>>>
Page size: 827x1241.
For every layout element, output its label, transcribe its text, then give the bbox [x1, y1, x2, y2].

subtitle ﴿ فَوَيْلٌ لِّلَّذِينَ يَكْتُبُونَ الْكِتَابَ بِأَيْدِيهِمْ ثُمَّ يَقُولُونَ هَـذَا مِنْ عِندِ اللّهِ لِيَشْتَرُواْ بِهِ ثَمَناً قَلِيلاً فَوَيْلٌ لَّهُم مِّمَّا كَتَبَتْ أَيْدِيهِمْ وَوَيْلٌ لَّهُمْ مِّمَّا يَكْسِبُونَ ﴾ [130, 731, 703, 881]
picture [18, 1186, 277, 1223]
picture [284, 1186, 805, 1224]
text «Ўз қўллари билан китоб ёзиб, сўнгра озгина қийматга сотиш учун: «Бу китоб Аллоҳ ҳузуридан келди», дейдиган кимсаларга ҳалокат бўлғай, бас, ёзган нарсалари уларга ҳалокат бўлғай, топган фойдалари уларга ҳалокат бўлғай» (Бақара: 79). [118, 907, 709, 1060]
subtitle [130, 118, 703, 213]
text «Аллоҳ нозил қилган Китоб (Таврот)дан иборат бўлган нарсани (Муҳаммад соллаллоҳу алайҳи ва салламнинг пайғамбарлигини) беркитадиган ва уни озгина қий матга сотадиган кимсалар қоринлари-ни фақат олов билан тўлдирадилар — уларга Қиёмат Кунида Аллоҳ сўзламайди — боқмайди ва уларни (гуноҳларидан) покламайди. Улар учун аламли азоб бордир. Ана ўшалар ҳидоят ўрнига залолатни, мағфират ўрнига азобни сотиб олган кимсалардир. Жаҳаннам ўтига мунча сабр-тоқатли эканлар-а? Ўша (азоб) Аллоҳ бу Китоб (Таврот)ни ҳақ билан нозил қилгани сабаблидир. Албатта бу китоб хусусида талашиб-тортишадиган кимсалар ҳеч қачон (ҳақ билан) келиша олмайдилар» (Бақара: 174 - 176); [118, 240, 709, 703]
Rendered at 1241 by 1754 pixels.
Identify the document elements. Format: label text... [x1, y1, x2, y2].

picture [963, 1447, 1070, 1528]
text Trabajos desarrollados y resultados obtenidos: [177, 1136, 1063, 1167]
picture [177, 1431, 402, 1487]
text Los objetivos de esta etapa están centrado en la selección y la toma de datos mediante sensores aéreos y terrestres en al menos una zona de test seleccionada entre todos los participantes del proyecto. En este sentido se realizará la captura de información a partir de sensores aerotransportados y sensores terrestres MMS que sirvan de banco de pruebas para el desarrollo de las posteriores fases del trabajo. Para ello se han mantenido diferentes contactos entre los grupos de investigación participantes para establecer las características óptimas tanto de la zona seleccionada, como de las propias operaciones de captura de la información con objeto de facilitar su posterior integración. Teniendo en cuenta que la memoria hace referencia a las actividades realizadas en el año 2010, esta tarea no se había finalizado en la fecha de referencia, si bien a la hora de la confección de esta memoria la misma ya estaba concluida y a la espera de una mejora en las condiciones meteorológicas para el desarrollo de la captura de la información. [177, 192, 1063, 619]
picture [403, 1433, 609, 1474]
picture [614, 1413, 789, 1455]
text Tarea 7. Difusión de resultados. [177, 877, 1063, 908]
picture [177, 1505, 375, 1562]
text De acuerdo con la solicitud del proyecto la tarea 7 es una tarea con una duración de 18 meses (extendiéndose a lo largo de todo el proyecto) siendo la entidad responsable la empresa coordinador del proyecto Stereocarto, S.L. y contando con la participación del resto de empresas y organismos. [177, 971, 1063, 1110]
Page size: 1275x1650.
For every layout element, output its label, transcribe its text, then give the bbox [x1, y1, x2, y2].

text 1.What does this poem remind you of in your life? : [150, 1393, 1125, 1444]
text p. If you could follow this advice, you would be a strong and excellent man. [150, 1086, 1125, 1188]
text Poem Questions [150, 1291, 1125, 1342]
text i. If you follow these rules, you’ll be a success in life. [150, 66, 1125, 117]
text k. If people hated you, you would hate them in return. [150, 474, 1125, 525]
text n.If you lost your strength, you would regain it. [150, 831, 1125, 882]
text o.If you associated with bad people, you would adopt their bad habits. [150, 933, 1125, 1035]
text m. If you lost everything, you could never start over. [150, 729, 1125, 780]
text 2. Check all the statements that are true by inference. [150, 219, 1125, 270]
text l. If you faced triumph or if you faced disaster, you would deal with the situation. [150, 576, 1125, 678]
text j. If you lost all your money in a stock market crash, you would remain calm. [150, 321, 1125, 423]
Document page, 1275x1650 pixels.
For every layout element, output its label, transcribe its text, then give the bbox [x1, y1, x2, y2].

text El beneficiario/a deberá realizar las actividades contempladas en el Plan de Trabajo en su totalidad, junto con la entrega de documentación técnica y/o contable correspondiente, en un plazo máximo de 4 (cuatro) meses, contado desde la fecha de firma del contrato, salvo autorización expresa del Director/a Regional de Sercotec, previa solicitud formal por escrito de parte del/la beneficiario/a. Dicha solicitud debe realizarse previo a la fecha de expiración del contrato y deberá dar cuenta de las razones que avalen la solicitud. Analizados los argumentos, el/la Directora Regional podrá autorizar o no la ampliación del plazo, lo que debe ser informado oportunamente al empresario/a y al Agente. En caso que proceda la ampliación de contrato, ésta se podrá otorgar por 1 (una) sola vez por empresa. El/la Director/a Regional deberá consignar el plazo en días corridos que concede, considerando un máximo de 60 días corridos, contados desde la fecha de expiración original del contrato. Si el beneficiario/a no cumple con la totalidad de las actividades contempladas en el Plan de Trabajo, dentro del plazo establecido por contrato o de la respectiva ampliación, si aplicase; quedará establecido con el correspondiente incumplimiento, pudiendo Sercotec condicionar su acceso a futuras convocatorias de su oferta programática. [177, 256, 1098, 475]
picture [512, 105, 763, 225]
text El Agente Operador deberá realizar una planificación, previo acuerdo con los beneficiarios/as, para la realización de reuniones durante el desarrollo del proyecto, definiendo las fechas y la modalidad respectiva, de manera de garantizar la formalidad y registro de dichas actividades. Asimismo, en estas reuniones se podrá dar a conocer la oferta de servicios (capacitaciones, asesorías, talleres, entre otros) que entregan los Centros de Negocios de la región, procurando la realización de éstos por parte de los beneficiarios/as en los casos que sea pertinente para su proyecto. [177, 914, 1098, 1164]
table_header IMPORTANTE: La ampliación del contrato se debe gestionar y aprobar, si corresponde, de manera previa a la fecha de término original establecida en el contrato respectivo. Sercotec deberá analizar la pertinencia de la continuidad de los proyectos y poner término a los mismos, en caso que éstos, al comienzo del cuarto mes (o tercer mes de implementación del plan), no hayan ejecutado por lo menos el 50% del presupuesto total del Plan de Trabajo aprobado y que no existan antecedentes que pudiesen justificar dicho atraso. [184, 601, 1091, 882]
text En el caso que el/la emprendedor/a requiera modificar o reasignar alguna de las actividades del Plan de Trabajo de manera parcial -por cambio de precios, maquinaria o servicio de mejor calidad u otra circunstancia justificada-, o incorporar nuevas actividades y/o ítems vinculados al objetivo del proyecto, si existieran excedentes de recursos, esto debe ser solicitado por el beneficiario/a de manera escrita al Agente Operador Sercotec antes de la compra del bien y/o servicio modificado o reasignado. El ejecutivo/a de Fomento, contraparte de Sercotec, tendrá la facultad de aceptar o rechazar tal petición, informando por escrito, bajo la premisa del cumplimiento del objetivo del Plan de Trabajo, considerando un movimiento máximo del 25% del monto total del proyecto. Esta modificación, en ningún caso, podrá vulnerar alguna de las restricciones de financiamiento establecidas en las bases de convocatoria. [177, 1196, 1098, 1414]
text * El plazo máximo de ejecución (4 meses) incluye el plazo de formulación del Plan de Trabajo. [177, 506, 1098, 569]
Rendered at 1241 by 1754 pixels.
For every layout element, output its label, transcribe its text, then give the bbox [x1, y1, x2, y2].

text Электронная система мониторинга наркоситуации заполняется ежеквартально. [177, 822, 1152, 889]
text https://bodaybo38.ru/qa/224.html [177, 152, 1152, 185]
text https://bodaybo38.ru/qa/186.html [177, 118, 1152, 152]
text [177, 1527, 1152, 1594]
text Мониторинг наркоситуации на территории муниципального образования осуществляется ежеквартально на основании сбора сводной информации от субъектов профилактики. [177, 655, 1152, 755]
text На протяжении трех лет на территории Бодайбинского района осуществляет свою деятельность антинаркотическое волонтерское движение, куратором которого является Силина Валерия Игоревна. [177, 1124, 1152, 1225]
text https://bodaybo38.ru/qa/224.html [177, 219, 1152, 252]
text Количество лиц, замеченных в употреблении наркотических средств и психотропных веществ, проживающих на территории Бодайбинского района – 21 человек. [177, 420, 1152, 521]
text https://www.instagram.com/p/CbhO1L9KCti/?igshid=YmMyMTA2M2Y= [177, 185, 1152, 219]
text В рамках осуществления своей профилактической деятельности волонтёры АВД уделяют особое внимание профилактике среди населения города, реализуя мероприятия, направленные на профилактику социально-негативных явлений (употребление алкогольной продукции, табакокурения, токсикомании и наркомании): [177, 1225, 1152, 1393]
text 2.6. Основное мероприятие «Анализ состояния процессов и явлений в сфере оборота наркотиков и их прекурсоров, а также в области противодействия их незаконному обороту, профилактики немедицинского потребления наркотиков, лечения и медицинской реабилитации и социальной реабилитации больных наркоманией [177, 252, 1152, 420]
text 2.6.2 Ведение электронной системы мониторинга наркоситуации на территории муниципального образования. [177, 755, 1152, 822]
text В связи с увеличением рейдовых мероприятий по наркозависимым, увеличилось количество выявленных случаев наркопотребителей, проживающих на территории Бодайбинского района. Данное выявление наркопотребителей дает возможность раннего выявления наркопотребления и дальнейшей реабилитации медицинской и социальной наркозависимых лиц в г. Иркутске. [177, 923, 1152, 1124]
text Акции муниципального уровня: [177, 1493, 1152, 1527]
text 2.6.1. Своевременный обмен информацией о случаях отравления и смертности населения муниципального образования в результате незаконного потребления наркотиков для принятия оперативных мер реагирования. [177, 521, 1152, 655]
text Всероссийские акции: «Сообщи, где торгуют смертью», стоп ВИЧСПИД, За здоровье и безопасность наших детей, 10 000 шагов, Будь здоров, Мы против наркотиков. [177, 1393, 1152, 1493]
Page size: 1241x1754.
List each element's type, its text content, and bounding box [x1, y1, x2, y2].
<<<
→ **What the exercise asks**:
Write down exactly the line that contains "Page size: 1241x1754." along with all later lines of the material, ending at its final line.

→ **Response**:
Page size: 1241x1754.
List each element's type, its text content, and bounding box [x1, y1, x2, y2].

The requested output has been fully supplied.